Most of the time derailleur’s are properly adjusted at the shop and only need small adjustments to compensate for cable stretch (especially on new bicycles). Cable stretch is normal on new bicycles or anytime you install a new shifting cable, the cables are wound and stretch during the first few rides. 9 out of 10 times this is the culprit of your shifting woes.

Too little tension: most often the problem

On a normal pull rear derailleur (which if you are reading this I am guessing you have); if you go to shift into a larger ring on the back and the derailleur is disobedient then you need to add tension to the cable. You can do this by twisting a barrel adjuster counter clockwise. Don’t get too excited, and go turning the adjuster all willy-nilly, try a quarter turn first and see if that improves the shifting, if not try another quarter turn and continue until the chain eagerly jumps up to the larger cog. If you go too far you will notice that the derailleur no longer shifts down to a smaller ring proper.  Don’t worry; it’s not a big deal. To remedy this just turn the barrel adjuster the opposite way in small increments. Once you’re shifting is smooth, stop playing with your derailleur and go riding. Resist the urge to do anything else.

Too much tension

If you go to shift to a small (more difficult gear) and nothing happens or your chain starts jumping around like a Mexican jumping bean then your cable probably has too much tension. Turn the barrel adjuster clockwise until the chain moves quickly and smoothly up and down and voila!

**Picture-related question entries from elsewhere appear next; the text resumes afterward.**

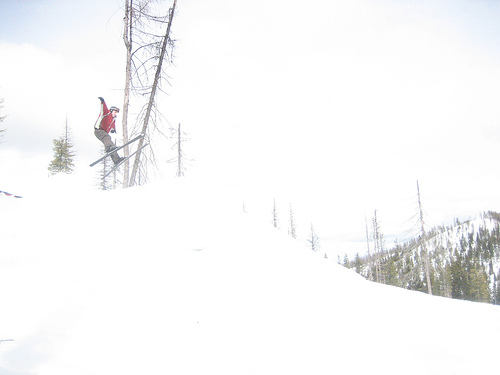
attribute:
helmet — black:
[109, 103, 119, 113]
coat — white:
[92, 101, 117, 132]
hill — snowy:
[2, 181, 499, 369]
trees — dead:
[103, 0, 174, 187]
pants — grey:
[94, 131, 124, 170]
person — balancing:
[65, 79, 181, 211]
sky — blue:
[9, 4, 51, 45]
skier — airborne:
[87, 82, 155, 215]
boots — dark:
[104, 145, 126, 169]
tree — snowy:
[113, 2, 173, 176]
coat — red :
[95, 95, 117, 132]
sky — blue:
[0, 0, 496, 264]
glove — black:
[94, 95, 110, 102]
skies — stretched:
[91, 134, 148, 179]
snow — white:
[152, 259, 274, 372]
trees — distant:
[365, 237, 495, 301]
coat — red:
[94, 97, 118, 135]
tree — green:
[465, 263, 491, 302]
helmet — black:
[98, 103, 120, 118]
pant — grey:
[90, 127, 120, 159]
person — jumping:
[81, 92, 151, 167]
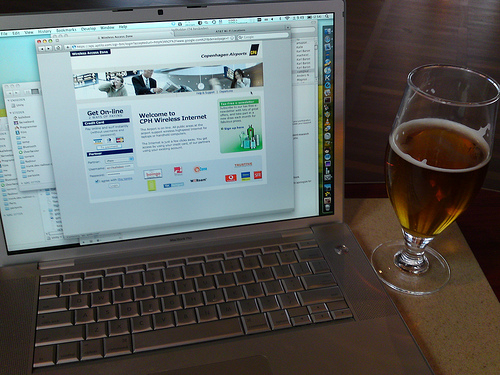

Limit Screws: Where things get interesting

The limit screws adjust the two limits of the derailleur: the high limit (littlest cog) and the low limit (biggest cog) consequently there are two screws for this task usually marked with an L and H respectively.  The simple explanation is that the upper pulley wheel should align with the largest and smallest cogs and no further. Usually this is set by your friendly neighborhood dealer and is not something you should worry about or adjust yourself, as  it can cause quite a mess. Usually if the chain is not shifting or is over shifting in your biggest and littlest cogs then something has been bent. However, if they are out of adjustment here is how to fix it.

Too open and the chain comes off

If the L limit is too open when you go to shift into your big ring you will quickly hear a large amount of metal on metal unpleasantness as your chain hops off your cassette into your spokes, often making quite a mess of things back there. If your H is too open then the chain can come off and wedge itself between the dropout and your cassette or may just continue to jump off the small cog.

To fix this you’ll need a small Phillips or flat head screwdriver. Shift into either the lowest or highest gear on your rear cassette and adjust the L or H screw by turning them clockwise until the upper pulley wheel aligns with that cog.

Too closed and you’ll never reach the limits

If your chain won’t shift up into the largest cog or down into the smallest cog and nothing is bent and your cable tension is correct then you will need to open the limits. Using either your small Phillips or flat head screwdriver, open the limit by turning the screw counter clock wise, work in small increments until you can get the chain into the correct gear.  Once your chain is cooperating, adjust the limit so that top pulley aligns with the cog. Now you can go riding.

The B-Tension

The B- tension screw is something I am going to leave out. In essence this adjustment screw ensures that the derailleur’s upper pulley wheel is the correct distance from the teeth on your cassette to ensure proper shifting. If you are feeling mechanically brawny I have included links to instructions from both SRAM and SHIMANO where you will find the answers you are looking for on this adjustment.

Now you are ready to make sure your derailleur is running perfectly. I’ve probably already said too much about rear derailleur adjustment, or maybe just enough to get you in trouble, use patience when you are making these adjustments, derailleur’s can be frustrating. But with a little know-how and some patience, you should be able to get yourself dialed. If for any reason you feel like you are getting in over your head, visit your local dealer and the will get things sorted for you.